# EXERCISE DATA

"""

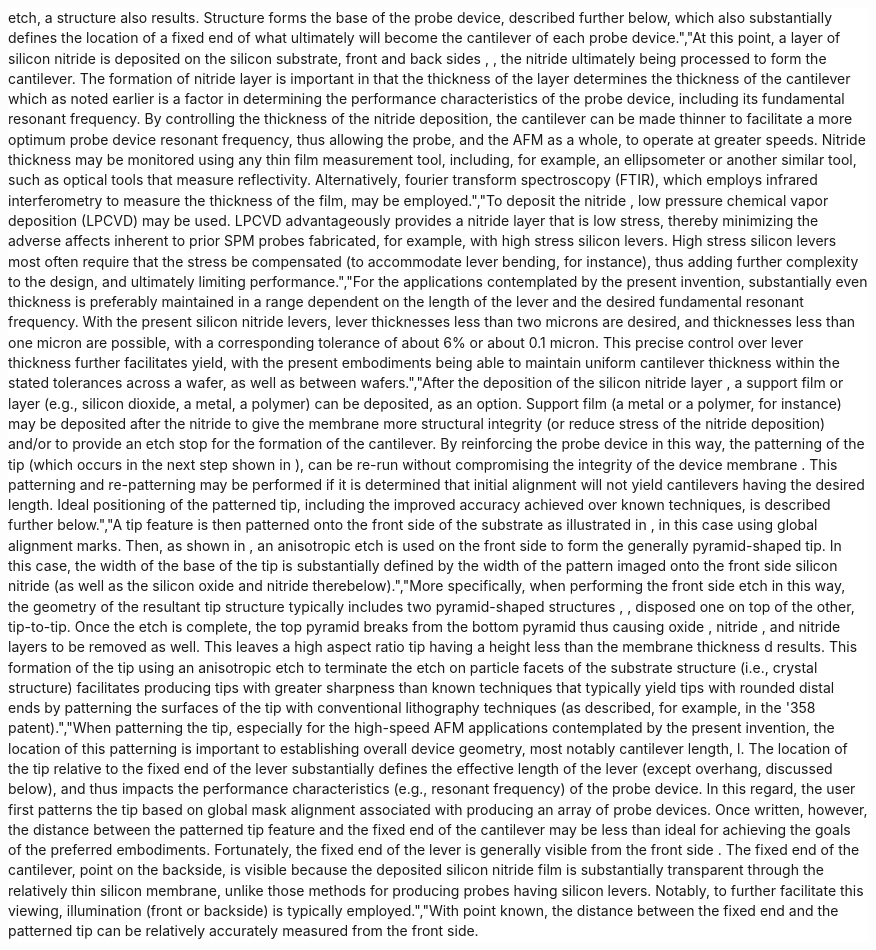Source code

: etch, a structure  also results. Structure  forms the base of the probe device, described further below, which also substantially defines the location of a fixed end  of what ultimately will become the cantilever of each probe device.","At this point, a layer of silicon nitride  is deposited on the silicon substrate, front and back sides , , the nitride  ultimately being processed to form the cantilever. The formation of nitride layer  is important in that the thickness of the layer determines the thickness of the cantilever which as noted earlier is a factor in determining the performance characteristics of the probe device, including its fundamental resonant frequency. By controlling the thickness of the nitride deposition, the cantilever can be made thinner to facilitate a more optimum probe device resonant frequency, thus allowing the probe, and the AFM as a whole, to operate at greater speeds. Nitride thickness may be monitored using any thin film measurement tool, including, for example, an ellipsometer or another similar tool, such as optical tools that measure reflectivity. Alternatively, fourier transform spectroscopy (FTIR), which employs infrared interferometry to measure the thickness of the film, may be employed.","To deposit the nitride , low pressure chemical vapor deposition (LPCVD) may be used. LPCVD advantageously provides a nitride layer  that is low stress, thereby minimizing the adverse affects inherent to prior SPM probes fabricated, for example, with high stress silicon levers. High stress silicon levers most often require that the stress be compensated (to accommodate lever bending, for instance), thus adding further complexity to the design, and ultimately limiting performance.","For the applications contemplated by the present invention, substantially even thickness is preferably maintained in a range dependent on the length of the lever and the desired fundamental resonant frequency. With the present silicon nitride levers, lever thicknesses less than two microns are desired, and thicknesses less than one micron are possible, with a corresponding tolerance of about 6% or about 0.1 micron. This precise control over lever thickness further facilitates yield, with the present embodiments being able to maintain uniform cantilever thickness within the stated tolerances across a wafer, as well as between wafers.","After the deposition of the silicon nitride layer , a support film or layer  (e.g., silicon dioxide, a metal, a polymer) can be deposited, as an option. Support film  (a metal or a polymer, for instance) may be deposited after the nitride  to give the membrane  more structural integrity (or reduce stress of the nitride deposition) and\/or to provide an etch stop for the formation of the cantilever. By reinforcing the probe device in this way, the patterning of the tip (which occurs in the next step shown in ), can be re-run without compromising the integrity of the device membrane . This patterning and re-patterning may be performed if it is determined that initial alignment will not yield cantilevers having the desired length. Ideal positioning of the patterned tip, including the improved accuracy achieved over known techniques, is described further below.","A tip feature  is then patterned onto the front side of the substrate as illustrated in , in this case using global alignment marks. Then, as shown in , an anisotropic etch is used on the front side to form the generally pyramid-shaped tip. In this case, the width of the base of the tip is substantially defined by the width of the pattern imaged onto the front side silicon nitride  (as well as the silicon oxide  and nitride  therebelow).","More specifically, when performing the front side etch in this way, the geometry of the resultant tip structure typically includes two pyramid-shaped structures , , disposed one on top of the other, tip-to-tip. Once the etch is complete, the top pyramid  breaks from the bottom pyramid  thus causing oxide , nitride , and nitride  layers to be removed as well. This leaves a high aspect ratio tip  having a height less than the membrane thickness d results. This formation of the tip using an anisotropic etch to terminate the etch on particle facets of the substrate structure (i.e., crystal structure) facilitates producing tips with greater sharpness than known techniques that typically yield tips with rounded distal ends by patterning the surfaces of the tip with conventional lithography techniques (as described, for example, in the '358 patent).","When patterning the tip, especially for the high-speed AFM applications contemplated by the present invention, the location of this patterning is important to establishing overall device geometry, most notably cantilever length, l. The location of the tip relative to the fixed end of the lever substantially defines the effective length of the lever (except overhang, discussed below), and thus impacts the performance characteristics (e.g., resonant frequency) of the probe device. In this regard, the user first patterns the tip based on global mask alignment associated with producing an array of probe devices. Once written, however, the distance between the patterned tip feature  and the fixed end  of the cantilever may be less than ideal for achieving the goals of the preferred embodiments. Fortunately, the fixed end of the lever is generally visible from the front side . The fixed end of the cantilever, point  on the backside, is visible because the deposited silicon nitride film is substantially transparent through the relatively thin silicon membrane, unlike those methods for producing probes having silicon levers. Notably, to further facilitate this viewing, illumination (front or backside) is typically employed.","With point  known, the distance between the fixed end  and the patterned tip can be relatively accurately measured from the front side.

"""
"""

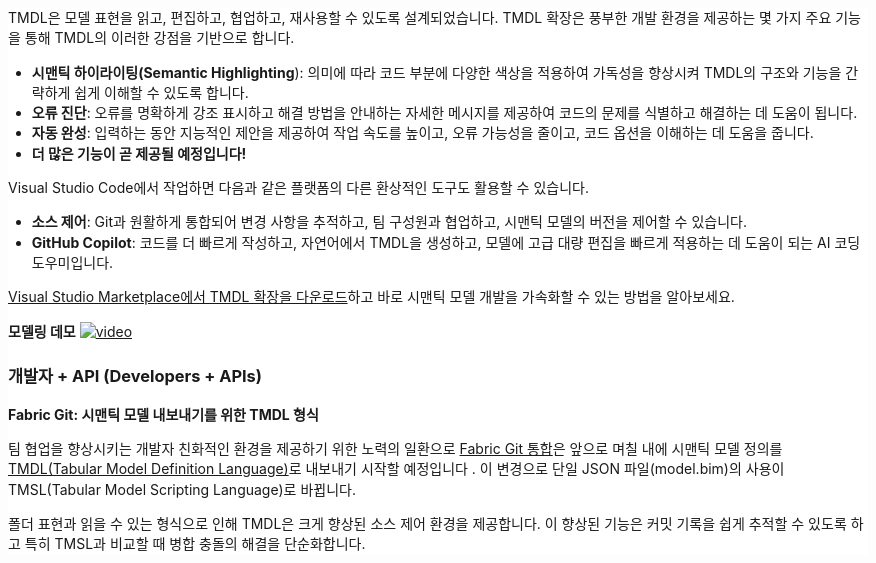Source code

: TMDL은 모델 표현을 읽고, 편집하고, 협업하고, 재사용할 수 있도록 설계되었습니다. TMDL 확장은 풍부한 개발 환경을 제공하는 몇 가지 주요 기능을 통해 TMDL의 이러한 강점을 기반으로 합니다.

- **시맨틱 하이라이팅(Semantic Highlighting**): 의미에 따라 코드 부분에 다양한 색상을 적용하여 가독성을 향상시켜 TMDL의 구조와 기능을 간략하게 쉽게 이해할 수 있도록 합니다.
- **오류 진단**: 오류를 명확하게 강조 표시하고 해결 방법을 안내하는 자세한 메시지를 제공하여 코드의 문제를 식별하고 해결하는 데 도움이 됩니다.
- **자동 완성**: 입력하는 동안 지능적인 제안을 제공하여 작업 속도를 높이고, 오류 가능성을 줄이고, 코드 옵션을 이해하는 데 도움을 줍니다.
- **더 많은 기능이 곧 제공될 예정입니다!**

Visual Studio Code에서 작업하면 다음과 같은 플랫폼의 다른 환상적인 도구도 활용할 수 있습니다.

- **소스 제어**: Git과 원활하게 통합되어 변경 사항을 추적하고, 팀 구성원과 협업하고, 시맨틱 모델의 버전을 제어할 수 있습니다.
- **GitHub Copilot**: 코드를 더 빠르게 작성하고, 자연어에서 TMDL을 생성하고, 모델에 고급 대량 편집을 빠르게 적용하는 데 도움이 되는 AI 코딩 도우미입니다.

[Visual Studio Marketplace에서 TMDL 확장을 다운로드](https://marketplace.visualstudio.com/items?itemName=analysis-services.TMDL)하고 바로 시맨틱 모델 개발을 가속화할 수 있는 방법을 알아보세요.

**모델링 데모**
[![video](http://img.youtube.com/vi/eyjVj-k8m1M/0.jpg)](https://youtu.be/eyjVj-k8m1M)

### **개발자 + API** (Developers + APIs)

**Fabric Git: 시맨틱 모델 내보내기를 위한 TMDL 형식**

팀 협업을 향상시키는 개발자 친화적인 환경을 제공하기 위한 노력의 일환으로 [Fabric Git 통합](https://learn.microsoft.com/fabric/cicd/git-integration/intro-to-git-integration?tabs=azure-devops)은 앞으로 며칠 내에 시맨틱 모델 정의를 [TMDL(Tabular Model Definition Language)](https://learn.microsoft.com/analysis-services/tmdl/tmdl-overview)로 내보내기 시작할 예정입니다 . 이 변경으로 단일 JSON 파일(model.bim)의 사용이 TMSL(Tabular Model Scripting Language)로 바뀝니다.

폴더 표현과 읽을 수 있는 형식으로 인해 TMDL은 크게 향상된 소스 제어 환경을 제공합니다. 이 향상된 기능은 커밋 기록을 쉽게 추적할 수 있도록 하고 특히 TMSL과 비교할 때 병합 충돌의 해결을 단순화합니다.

"""

# DESCRIPTION OF THE TASK
Copy out everything from the line containing "### **개발자 + API** (Developers + APIs)" down to the line containing "팀 협업을 향상시키는", with both of those lines included.

# EXPECTED ANSWER
### **개발자 + API** (Developers + APIs)

**Fabric Git: 시맨틱 모델 내보내기를 위한 TMDL 형식**

팀 협업을 향상시키는 개발자 친화적인 환경을 제공하기 위한 노력의 일환으로 [Fabric Git 통합](https://learn.microsoft.com/fabric/cicd/git-integration/intro-to-git-integration?tabs=azure-devops)은 앞으로 며칠 내에 시맨틱 모델 정의를 [TMDL(Tabular Model Definition Language)](https://learn.microsoft.com/analysis-services/tmdl/tmdl-overview)로 내보내기 시작할 예정입니다 . 이 변경으로 단일 JSON 파일(model.bim)의 사용이 TMSL(Tabular Model Scripting Language)로 바뀝니다.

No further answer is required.